You can see my previous question here:JSoup cannot parse child elements after depth 2
The suggested solution is to examine what connections are made manually from the Browser Dev Tools menu find the last version of the website. Parsing sidebar TOC of some documentation site is just one component of my java program so I cannot do this manually.
JavaFX Webview(not Android Webview)
I have tried JavaFX Webview because I need a browser that executes javascript code and fills Toc tag components.
WebView browser = new WebView();
WebEngine webEngine = browser.getEngine();
webEngine.load("https://learn.microsoft.com/en-us/ef/ef6/");
But I don't know how can I retrieve HTML code of the loaded website and transfer this data to Jsoup Document? ANy advice appreciated.
Upvotes: 0
Views: 1827
Reputation: 2246
WebView browser = new WebView();
WebEngine webEngine = browser.getEngine();
String url = "https://learn.microsoft.com/en-us/ef/ef6/";
webEngine.load(url);
//get w3c document from webEngine
org.w3c.dom.Document w3cDocument = webEngine.getDocument();
// use jsoup helper methods to convert it to string
String html = new org.jsoup.helper.W3CDom().asString(webEngine.get);
// create jsoup document by parsing html
Document doc = Jsoup.parse(url, html);
Upvotes: 3
Reputation: 45806
I can't promise this is the best way as I've not used Jsoup before and I'm not an expert on the XML API.
The org.jsoup.Jsoup
class has a method for parsing HTML in String
form: Jsoup.parse(String)
. This means we need to get the HTML from the WebView
as a String
. The WebEngine
class has a document
property that holds a org.w3c.dom.Document
. This Document
is the HTML content of the currently showing web page. We just need to convert this Document
into a String
, which we can do with a Transformer
.
import java.io.StringWriter;
import javax.xml.transform.Transformer;
import javax.xml.transform.TransformerException;
import javax.xml.transform.TransformerFactory;
import javax.xml.transform.dom.DOMSource;
import javax.xml.transform.stream.StreamResult;
import org.jsoup.Jsoup;
public class Utils {
private static Transformer transformer;
// not thread safe
public static org.jsoup.nodes.Document convert(org.w3c.dom.Document doc)

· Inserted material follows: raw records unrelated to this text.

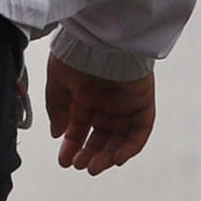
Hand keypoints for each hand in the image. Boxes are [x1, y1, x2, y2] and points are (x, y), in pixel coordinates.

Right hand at [42, 56, 154, 173]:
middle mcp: (106, 102)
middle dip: (90, 154)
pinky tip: (116, 158)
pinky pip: (140, 130)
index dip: (72, 146)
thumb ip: (57, 108)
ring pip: (120, 138)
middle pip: (101, 137)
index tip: (64, 161)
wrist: (99, 34)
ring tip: (94, 166)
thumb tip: (57, 134)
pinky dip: (130, 146)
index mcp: (85, 98)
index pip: (80, 129)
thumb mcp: (58, 81)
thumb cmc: (75, 53)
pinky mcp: (143, 100)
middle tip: (81, 165)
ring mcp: (125, 103)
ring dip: (108, 155)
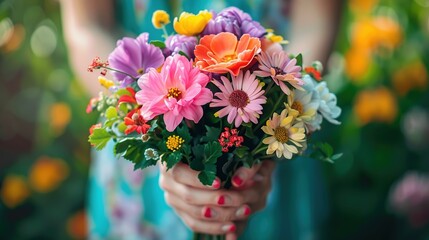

throws TransformerException {
if (transformer == null) {
transformer = TransformerFactory.newDefaultInstance().newTransformer();
}
StringWriter writer = new StringWriter();
transformer.transform(new DOMSource(doc), new StreamResult(writer));
return Jsoup.parse(writer.toString());
}
}
You would call this every time the document
property changes. I did some "tests" by browsing Google and printing the org.jsoup.nodes.Document
to the console and everything seems to be working.
There is a caveat, though; as far as I understand it the document
property does not change when there are changes within the same web page (the Document
itself may be updated, however). I'm not a web person, so pardon me if I don't make sense here, but I believe that this includes things like a frame changing its content. There may be a way around this by interfacing with the JavaScript using WebEngine.executeStript(String)
, but I don't know how.
Upvotes: 1